The biggest mistake most people make when cooking beets happens before they even turn on the stove. And that mistake is getting their beets in a bag.
One of the most important benefits of beets, nutritionally and culinarily, is in their brilliant leafy tops. They’re actually best when just rinsed, steamed for 30 seconds and drizzled with extra virgin olive oil.

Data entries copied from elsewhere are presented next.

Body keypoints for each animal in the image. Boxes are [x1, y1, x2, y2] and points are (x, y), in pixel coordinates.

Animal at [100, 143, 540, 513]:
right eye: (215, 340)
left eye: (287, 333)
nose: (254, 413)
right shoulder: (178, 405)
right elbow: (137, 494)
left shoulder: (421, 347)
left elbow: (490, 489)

Researchers have used beet green juice as a food supplement for athletes. What they found was that cyclists were able to go further and faster before fatiguing after they had consumed beetroot juice. If you aren’t into juicing 40 pounds of beet greens into a shot glass of juice, try incorporating them in these ways:
- Add whole leaves to a blueberry smoothie
- Use beet leaves as wraps for pulled pork or pulled chicken
- Blend together goat’s cheese, feta cheese and beet greens for a bread spread
- Blend beet greens, olive oil, garlic and walnuts as a pesto drizzle for chicken
- Top pizza with a combination of chopped beet greens, chopped figs and blue cheese
The active ingredient in beets appears to be nitrates. Yep, the very same nitrates that you have heard are so awful in your deli meats and hot dogs. Most nitrates in your diet come from plants, especially dark leafy greens. The natural extract that is put into some deli meats comes from celery seeds high in nitrates so it just doesn’t make sense that this is the very thing that is causing so much trouble. You ate more of it in your salad before your sausage.
The answer may be what comes with those nitrates. Is it a high fat, high sodium processed food? Or a high nutrition, high fibre plant? In the end, it probably doesn’t matter. If you incorporate as many dark leafy greens as you can, a delicious deli meat sandwich is probably just fine. Simply serve up a side of colorful greens to go with it and call it even.